Task to complete: Copy out, exactly, the first line of the entries below and every line after it through the one containing "1. **Understand the".

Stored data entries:
Segment Open

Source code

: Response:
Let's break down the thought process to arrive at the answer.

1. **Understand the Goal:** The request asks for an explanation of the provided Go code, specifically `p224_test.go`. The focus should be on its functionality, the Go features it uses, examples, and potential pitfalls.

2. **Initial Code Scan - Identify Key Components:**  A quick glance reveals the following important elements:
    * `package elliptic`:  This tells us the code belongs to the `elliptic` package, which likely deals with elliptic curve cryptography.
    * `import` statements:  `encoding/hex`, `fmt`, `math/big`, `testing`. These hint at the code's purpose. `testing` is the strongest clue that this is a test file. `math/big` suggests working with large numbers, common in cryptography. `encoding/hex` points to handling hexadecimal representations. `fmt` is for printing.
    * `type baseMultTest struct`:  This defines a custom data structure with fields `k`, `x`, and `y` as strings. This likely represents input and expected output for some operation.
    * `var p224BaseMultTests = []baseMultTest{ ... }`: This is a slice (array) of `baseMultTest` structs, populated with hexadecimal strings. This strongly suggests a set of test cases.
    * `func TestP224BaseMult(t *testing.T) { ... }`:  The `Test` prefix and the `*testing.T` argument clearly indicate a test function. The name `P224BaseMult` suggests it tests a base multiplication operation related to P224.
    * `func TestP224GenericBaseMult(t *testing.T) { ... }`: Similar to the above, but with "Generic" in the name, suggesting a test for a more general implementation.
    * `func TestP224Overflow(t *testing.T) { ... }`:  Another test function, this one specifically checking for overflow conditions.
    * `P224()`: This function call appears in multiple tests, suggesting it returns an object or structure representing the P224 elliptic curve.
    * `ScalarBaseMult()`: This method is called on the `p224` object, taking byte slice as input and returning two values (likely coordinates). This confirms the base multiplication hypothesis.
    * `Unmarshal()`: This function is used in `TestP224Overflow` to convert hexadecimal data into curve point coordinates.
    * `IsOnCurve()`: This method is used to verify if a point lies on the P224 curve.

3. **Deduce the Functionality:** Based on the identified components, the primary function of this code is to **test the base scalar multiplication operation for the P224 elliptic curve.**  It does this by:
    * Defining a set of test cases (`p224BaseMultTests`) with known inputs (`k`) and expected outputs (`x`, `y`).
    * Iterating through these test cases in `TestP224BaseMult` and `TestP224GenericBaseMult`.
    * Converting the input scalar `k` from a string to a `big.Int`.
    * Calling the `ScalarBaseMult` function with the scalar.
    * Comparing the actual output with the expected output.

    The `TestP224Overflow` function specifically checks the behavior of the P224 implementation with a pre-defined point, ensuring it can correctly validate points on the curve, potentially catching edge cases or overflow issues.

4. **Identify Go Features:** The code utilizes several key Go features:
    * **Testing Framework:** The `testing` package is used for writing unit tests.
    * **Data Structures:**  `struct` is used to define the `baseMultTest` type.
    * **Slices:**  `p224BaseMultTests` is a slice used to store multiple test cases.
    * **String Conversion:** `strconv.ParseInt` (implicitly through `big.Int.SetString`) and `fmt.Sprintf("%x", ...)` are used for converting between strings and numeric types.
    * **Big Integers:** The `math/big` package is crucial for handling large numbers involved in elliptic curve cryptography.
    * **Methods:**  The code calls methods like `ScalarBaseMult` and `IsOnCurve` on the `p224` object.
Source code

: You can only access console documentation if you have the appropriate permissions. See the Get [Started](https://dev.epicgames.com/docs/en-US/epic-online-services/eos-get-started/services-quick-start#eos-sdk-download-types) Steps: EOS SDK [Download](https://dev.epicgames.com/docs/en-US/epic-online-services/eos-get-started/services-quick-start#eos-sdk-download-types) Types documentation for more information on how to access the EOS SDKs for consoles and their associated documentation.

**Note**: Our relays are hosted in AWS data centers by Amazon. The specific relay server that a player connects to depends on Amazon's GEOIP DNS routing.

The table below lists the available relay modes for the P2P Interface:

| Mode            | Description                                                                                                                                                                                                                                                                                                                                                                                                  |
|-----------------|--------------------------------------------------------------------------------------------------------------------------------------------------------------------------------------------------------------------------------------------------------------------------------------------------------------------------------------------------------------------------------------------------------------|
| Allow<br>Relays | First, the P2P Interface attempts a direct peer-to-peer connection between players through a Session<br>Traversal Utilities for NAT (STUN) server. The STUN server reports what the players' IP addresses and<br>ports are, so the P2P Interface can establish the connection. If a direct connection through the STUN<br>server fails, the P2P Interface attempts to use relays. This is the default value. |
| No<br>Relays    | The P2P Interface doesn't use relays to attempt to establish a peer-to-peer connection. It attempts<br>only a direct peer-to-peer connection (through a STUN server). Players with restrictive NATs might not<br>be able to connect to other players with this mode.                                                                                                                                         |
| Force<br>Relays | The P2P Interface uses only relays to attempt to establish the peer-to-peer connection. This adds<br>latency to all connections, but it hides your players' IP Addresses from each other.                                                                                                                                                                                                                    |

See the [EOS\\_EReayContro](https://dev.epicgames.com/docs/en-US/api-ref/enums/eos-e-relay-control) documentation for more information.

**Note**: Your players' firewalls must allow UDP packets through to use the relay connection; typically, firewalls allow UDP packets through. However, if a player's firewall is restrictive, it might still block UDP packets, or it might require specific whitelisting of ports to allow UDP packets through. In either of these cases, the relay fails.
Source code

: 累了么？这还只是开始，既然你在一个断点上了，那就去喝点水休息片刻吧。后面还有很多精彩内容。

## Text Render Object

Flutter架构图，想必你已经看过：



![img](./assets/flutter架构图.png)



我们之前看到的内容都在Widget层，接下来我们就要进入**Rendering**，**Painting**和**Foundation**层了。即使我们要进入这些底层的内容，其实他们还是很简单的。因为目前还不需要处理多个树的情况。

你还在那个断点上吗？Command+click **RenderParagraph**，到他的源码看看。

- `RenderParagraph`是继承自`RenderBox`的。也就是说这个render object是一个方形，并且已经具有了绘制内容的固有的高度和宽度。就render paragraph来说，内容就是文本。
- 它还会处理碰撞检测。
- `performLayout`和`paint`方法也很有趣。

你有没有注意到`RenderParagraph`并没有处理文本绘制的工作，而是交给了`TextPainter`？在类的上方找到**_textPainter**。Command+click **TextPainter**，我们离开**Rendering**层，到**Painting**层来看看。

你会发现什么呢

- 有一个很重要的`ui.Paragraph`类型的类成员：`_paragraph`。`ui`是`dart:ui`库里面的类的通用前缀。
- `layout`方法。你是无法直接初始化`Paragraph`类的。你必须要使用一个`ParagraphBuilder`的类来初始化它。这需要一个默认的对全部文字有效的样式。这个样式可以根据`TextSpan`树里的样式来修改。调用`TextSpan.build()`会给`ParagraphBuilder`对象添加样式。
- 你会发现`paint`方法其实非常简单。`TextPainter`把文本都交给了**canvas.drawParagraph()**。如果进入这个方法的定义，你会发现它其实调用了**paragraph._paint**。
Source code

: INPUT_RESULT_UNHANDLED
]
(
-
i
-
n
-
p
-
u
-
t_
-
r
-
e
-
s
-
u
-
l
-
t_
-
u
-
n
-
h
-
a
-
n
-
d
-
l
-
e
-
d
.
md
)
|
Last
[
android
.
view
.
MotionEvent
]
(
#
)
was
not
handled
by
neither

Segment Closed

Response below:
Source code

: Response:
Let's break down the thought process to arrive at the answer.

1. **Understand the Goal:** The request asks for an explanation of the provided Go code, specifically `p224_test.go`. The focus should be on its functionality, the Go features it uses, examples, and potential pitfalls.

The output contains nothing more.